_PROBLEM STATEMENT_:
Look below for the line holding "How to use an MP3 song as a ringtone in an" and the line holding "Download and record any song or video from". Transcribe exactly those lines and all lines between them, nothing more.

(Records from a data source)
>>

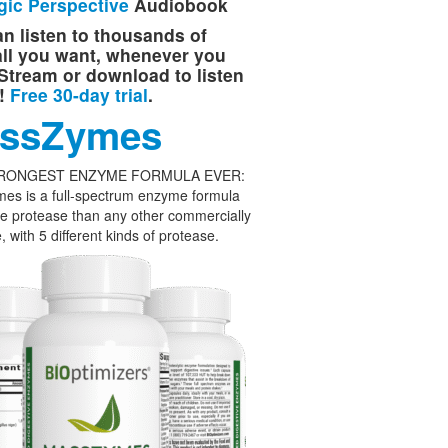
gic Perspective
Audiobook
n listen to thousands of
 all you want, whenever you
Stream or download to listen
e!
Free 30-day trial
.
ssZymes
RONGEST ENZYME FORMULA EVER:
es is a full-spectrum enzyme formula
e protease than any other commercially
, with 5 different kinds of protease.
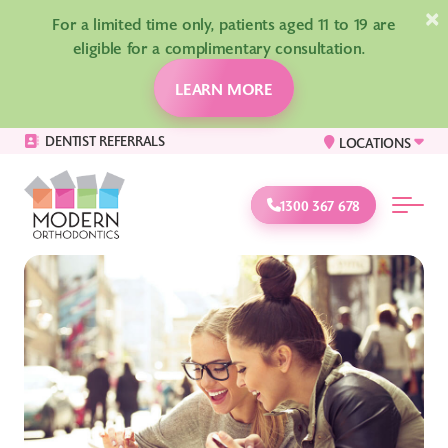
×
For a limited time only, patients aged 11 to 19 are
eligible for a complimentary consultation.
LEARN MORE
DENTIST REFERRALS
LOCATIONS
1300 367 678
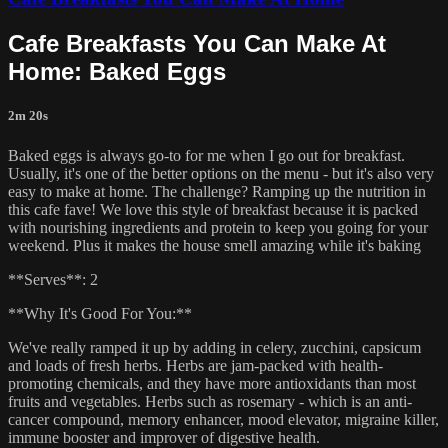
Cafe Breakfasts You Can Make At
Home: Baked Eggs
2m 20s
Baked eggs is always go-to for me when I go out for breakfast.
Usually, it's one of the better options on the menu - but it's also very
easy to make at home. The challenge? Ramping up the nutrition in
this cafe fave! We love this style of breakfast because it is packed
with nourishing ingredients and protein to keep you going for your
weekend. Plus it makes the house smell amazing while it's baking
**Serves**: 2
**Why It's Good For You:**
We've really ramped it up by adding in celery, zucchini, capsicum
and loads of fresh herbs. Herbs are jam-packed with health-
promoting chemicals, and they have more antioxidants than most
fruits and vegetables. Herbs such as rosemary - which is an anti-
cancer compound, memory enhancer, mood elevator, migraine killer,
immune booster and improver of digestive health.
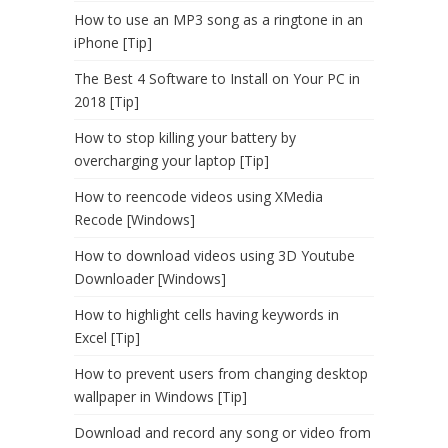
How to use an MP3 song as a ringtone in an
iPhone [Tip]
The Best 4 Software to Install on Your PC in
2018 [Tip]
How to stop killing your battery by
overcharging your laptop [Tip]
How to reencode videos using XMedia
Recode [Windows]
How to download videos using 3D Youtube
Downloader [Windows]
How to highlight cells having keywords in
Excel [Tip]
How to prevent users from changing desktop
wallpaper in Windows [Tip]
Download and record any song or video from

<<
>>

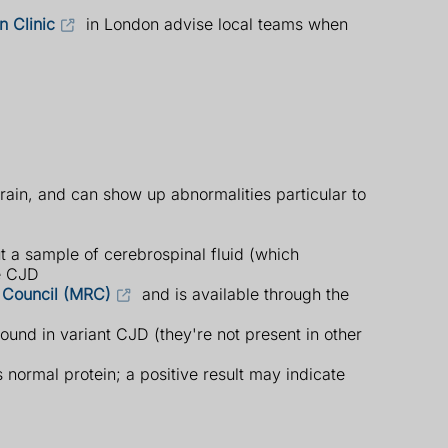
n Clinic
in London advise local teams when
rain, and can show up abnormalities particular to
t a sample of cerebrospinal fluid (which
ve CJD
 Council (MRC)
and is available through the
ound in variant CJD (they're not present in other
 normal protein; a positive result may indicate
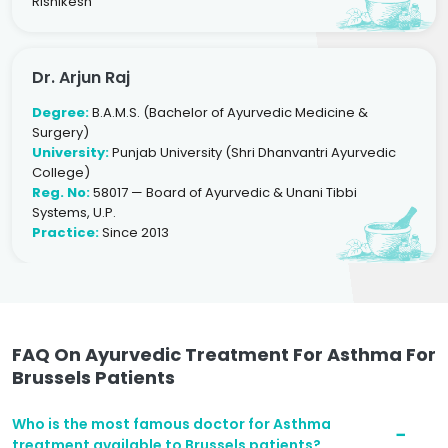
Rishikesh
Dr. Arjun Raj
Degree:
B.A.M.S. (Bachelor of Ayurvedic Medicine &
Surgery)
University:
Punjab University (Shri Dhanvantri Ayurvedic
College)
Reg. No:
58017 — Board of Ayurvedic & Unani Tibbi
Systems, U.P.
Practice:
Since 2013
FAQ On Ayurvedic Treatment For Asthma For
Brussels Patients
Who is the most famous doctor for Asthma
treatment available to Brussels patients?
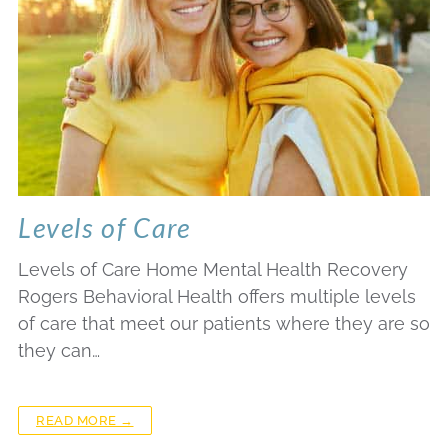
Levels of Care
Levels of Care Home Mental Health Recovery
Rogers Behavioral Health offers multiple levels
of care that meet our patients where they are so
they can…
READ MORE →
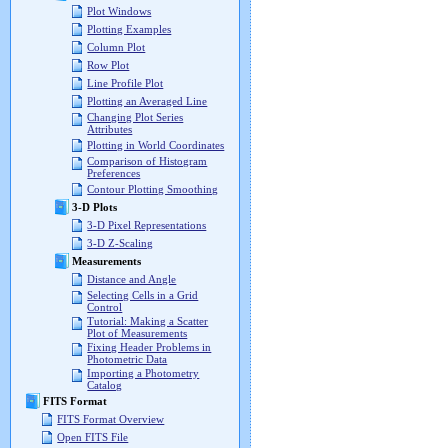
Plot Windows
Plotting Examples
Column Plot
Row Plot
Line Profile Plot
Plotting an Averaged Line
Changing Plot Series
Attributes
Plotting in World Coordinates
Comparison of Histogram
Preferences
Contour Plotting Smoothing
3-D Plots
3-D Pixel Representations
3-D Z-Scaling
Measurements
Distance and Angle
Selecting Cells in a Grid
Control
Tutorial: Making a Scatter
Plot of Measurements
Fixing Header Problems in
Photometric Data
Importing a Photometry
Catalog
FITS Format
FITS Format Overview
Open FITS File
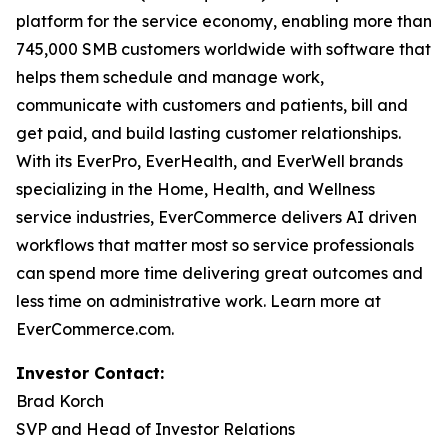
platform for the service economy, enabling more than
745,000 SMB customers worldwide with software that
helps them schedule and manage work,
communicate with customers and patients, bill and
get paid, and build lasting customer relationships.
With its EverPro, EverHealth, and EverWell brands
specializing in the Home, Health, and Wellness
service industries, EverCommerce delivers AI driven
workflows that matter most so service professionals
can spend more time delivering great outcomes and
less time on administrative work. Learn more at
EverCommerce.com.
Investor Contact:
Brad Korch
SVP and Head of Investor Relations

<<
>>

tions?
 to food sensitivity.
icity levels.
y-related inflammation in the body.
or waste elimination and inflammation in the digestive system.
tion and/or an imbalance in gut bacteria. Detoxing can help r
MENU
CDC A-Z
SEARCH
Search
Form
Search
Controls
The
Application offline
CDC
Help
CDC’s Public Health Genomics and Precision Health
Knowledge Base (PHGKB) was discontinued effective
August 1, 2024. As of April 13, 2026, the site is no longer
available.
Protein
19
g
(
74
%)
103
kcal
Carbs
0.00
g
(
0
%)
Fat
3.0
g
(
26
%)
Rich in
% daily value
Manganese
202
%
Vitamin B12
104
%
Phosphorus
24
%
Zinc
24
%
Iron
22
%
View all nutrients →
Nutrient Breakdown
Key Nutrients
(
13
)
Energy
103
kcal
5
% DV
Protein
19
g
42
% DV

<<

_TASK RESPONSE_:
How to use an MP3 song as a ringtone in an
iPhone [Tip]
The Best 4 Software to Install on Your PC in
2018 [Tip]
How to stop killing your battery by
overcharging your laptop [Tip]
How to reencode videos using XMedia
Recode [Windows]
How to download videos using 3D Youtube
Downloader [Windows]
How to highlight cells having keywords in
Excel [Tip]
How to prevent users from changing desktop
wallpaper in Windows [Tip]
Download and record any song or video from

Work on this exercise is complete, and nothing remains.